Positive Passion
by Rachna Subir Sen,
Indus Age,
published Tuesday, 1 July 2008
Shivani is all about being positive and spreading enthusiasm.
Passion is the keyword for Shivani Gupta. And beware, she may inject you with a very high dose of it when you listen to her. So much so that you might get charged into abandoning whatever you are doing without passion and pursue what you really want in life.
This is exactly what happened to the first publisher who meant to print Shivani's new book Passion @ Work. She read the book and quit her job knowing that she was not meant to do printing.
A business coach, international speaker, experienced board member, Fairfax Small Columnist and TV Presenter, Shivani has just released a book, Passion @ Work, and her new TV series is being telecast by SBS on Wednesday nights at 8.00 pm.
"My TV series has reached .75 million people but my main goal is to touch one billion people," she told Indus Age.

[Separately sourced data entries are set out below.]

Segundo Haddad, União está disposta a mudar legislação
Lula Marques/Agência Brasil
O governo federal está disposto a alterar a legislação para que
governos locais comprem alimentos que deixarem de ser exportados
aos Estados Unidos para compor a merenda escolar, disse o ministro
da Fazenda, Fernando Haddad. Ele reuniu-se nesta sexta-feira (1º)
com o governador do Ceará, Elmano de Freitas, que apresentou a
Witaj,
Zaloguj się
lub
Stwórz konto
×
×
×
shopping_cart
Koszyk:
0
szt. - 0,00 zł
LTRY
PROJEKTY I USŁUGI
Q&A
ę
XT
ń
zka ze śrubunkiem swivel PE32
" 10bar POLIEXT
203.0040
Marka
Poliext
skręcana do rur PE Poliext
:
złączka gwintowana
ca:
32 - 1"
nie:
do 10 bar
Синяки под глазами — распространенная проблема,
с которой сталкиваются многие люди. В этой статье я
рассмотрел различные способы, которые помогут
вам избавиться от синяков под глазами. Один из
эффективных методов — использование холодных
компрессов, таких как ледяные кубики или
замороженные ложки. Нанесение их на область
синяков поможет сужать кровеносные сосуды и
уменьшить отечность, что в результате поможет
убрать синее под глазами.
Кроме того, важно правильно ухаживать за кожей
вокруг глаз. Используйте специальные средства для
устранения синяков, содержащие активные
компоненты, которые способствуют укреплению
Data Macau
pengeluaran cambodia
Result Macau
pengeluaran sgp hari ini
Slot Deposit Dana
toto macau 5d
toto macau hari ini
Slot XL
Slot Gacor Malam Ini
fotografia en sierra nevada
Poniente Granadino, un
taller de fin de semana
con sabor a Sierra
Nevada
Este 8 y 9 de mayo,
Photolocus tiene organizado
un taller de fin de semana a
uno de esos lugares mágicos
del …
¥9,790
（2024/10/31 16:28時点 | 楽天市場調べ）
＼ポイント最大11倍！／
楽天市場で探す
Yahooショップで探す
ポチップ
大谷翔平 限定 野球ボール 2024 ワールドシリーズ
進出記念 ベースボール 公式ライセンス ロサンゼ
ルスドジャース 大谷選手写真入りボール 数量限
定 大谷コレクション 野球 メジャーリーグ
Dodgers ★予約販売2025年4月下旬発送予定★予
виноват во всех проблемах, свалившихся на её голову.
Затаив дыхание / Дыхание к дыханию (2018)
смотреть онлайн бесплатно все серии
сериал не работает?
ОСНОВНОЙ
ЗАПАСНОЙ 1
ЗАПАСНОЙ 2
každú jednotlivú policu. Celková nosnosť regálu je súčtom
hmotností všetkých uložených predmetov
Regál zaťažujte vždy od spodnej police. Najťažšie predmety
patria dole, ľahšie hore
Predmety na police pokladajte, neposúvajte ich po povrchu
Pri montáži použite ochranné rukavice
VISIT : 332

This clearly means more books, more TV shows and she is still working on how to achieve this but we know she will because her voice conveys it when she says - "whatever it takes".
She has been covered extensively by various mainstream media: Sydney Morning Herald, The Age, Newcastle Herald, Sun Herald, Canberra Times, The West Australian, The Weekend Australian, Lifestyle, The Adelaide Advertiser and 35 radio stations.
In 2002, this successful employee of BHP felt what she was doing was not her calling so she quit her job and just did what she believed in and here we are reading all about it because it became 'history'.
Talking about her TV series she says, "The books was released a day before the first show and it is on a UK-based series for start up businesses. It's about an idea and how it's implemented into a business. I guide, coach and help them to be sustainable."
She says 82 percent of businesses fail during their first three years so they obviously need help in management and development.
When Shivani is doing what she calls work (which does not even feel like work by her own admission), she inspires people, motivates them, challenges them, and tries to transform them into finding their passion.
She is always abuzz with passion and she has got 20 possible titles for her next book. She spoke with Indus Age just before flying out to Fiji for a lecture assignment in front of the Fijian Congress of Accountants, Politicians and CEOs. She can talk about local issues in Fiji, she said her goal is to inspire them to think on a national, or maybe even at the global level.
"I try to change people's thinking, try to find what their paradigms are, why they do things in a certain way and try to challenge them and make them do things in a better way," she said.
Her speaking assignments are more than just speeches, she gets people to think and even makes them unwind with a bit of Bollywood dancing.
She loves to surround herself with positivity which comes from positive people that she keeps in her feel good folder. It holds 154 items so far, with feedback from different people she has seen one on one, who have seen her speaking, people who have gone out and changed careers and quit their jobs to do something different with passion.
"I love it, I absolutely love it, it doesn't even feel like work. A very high percentage of people are not doing what they want to do and my purpose is to help them find their passion," she said.
If you are suddenly feeling passionate about your work, she recommends you hang around with positive people and avoid negative people and do this all the time to re-energise yourself.